No somos de papel
Edición de autor
Primera edición 2013
Primer premio Certamen Pen Club de Puerto Rico, 2014
Categoría Antología
En este, nuestro primer ejemplar de
Atramentum, es mi deseo ofrecerles un bocadillo del material que
encontrarán en la Antología No somos de papel; Cuentos de los Cinco.
La antología presenta obras de las escritoras: Raquel Otheguy Rivón,
Rosa Margarita Hernández, Yvette Clark Romero, Zulma Quiñones Senati, y
del escritor Jean Victoriá O.
A pesar de que cada autor ofrece de seis a
siete textos, quise acercarles uno de cada uno de ellos, para abrirles
el apetito. Los textos en la antología están agrupados por autor, en el
mismo orden que aquí los presento.
No somos de papel es una colección
interesante, de lectura fácil, apropiada para lectores desde la
adolescencia hasta la adultez. Yo la recomiendo.
You have a new message
(Raquel Otheguy Rivón)
El título en inglés dentro de una
antología en español nos sugiere un cuento moderno y ágil, y lo cumple.
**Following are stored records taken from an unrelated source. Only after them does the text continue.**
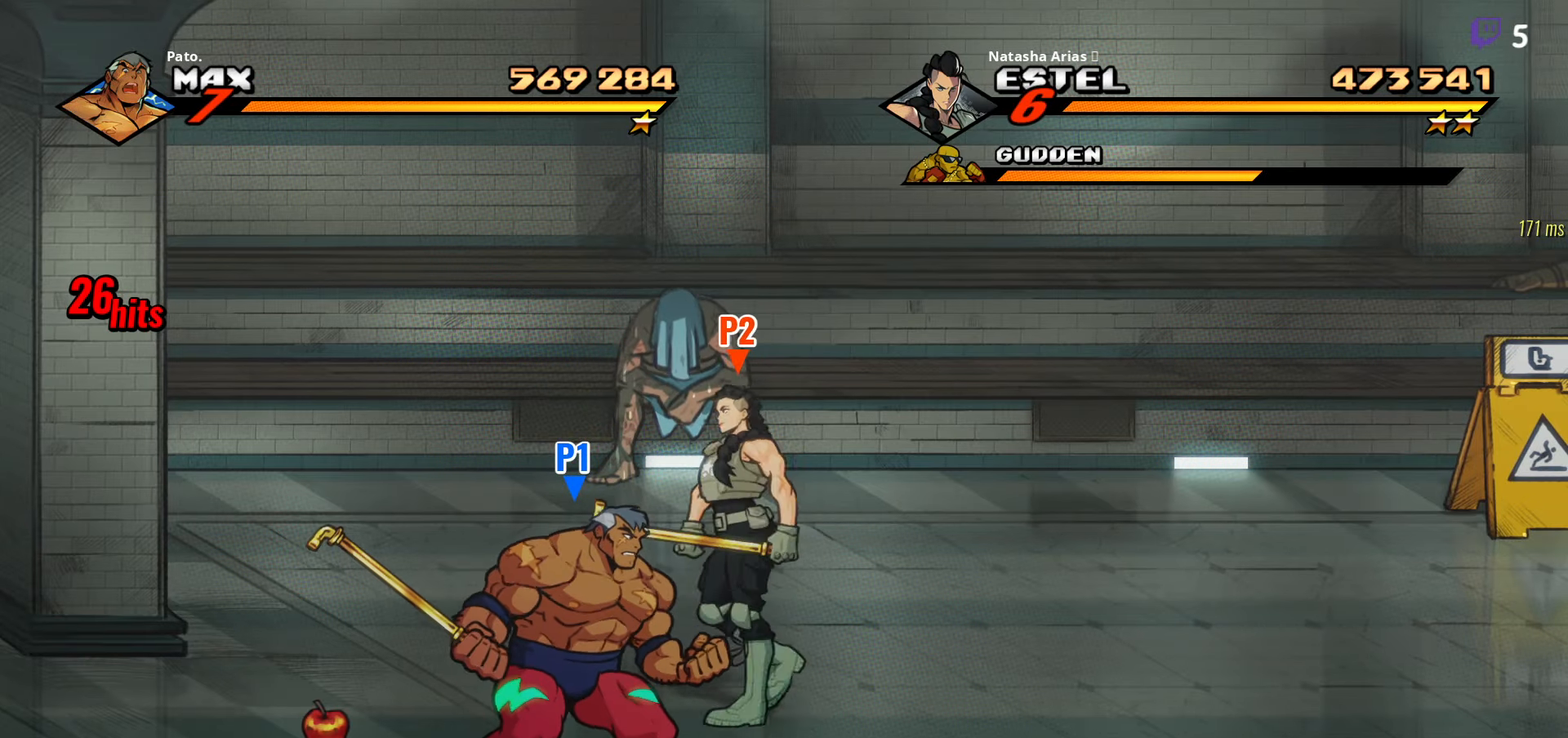
{"buttons": [], "right_stick": "center", "events": []}
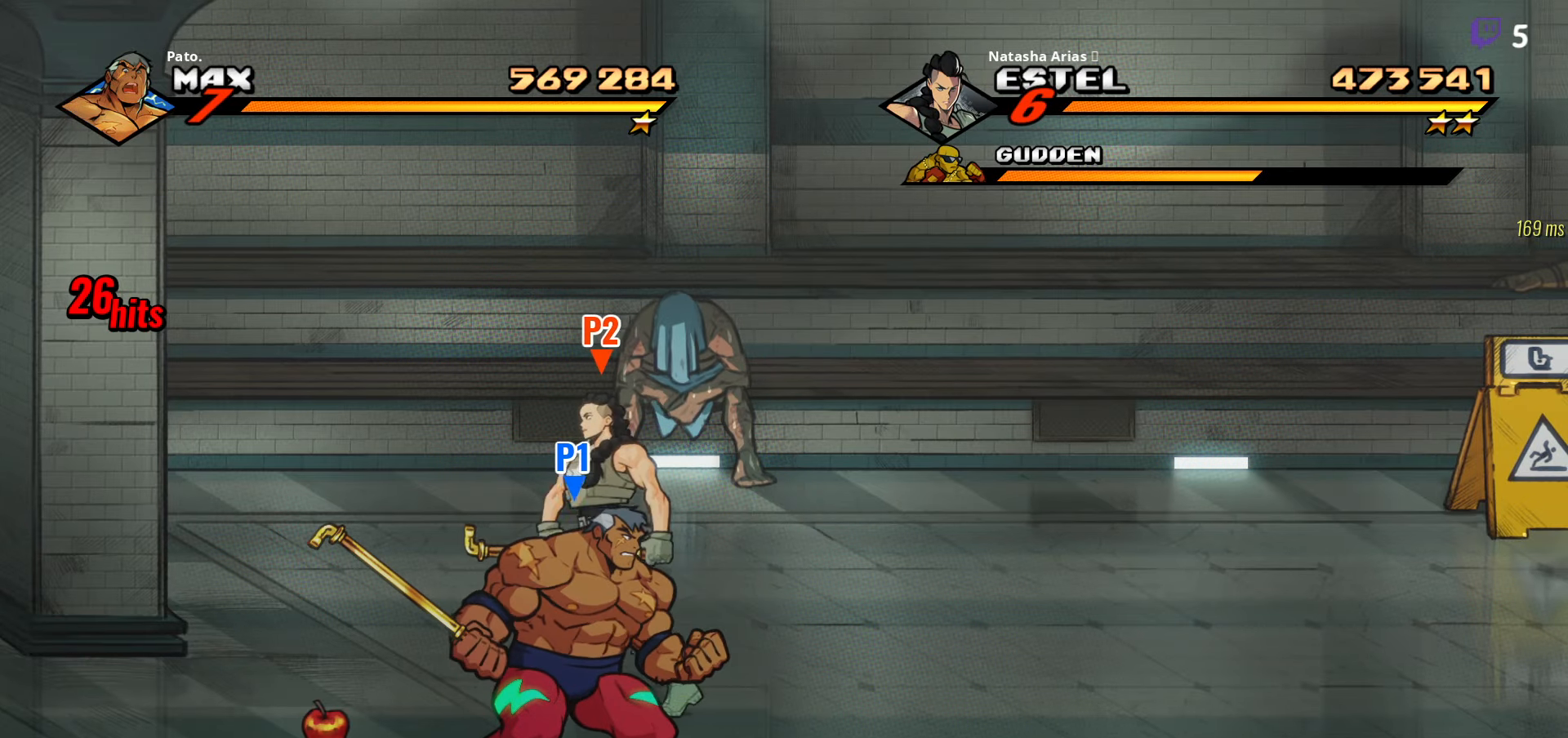
{"buttons": ["DPAD_UP", "DPAD_RIGHT"], "right_stick": "center", "events": [[133, "DPAD_RIGHT", "down"], [150, "DPAD_UP", "down"]]}
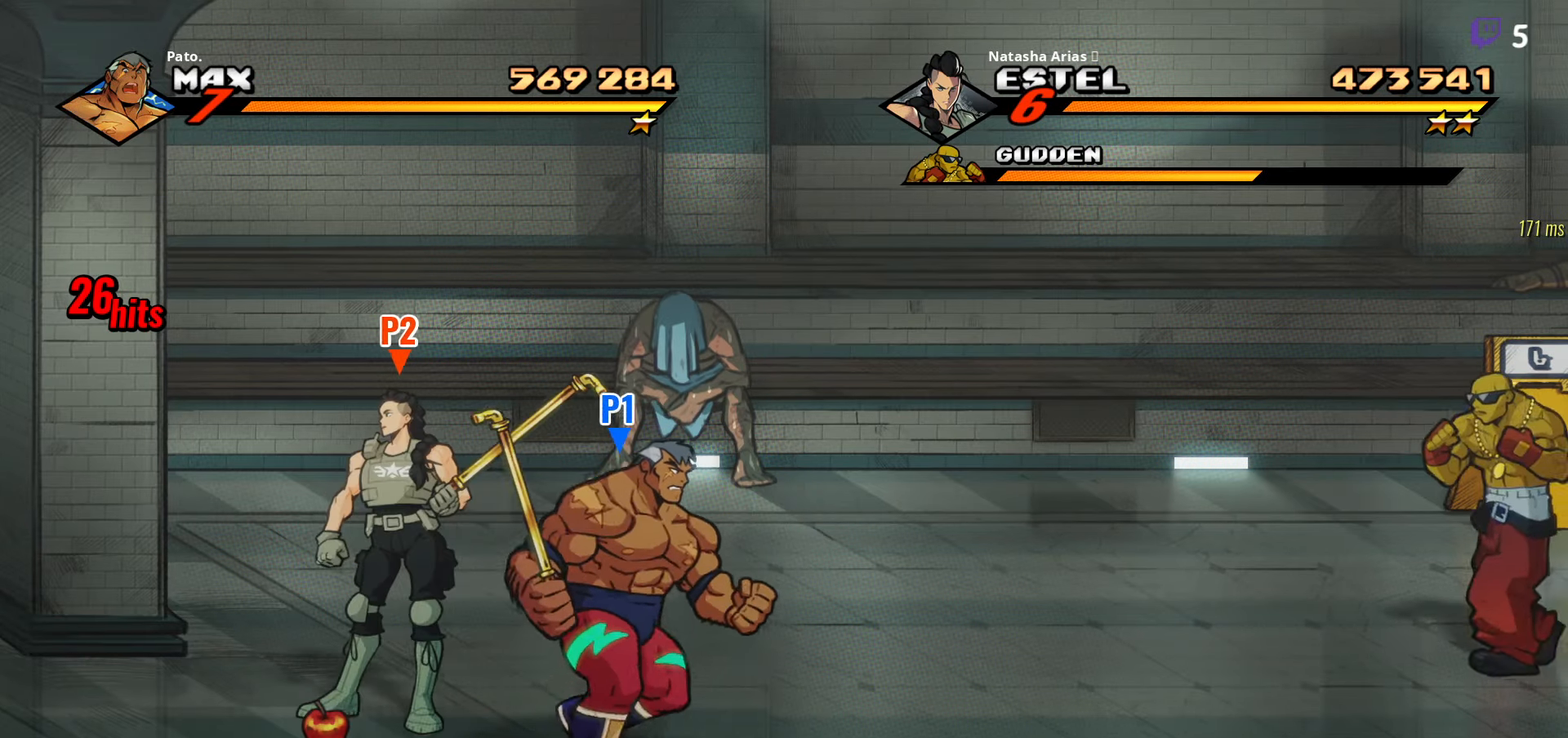
{"buttons": ["Y", "DPAD_RIGHT"], "right_stick": "center", "events": [[67, "DPAD_UP", "up"], [467, "Y", "down"]]}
La técnica de llevar la historia por medio de correos electrónicos y
mensajes en redes sociales, utilizada por el escritor Luis López Nieves
en su libro “El corazón de Voltaire”, es una prueba de que se pueden
crear nuevas formas para contar.
La historia de una mujer entrada en años
que, a instancias de sus hijos, comienza a usar Facebook y termina
reencontrándose virtualmente con el amor de su vida, adquiere una
dimensión muy divertida. El tema, que puede parecer extraño a los que
piensan que los viejos no pueden iniciar nuevos romances, y clichoso
para los que no creen en el amor, es muy auténtico, y de la manera en
que se maneja puede adaptarse a cualquier edad y lugar. Por eso mismo es
fácil identificarse con la historia. Tanto la técnica, como la
atmósfera conflictiva facilitan la lectura, y logran mantener el interés
del lector. Una vez se comienza a leer, no se puede dejar a un lado
hasta su conclusión, y no nos defrauda: el cierre fue certero.
No somos de papel
(Rosa Margarita Hernández)
El cuento que le da nombre a la antología
resulta de una belleza tan grande que lastima. La historia es sencilla.
Una madre que se ve en la necesidad de terminar de criar sola a su niño
luego de la partida del padre. No dice demasiado del carácter del
padre, aparte de que gustaba de la pesca y de que había conseguido el
amor absoluto de la protagonista. De hecho, la mayor información que
tenemos del hombre lo conocemos por lo parecido del comportamiento del
niño con él, según el recuerdo de la madre. No vemos rencor en ella,
solo el amor que le tuvo al hombre y la infinita ternura que le inspira
su hijito. Parecería una historia común. Nada común, sin embargo, la
manera de ser contada la historia. Corto y conciso, sin melodrama
innecesario, el cuento no tiene una onza de grasa qué cortarle. Ni una
palabra de más. Solo lo necesario para derretir el corazón del lector
ante una escena tan delicadamente relatada, que cuesta evitar la humedad
en los ojos. “la lluvia ha amainado y puedo ver la orilla”, como decir: todo ha pasado y hay esperanzas…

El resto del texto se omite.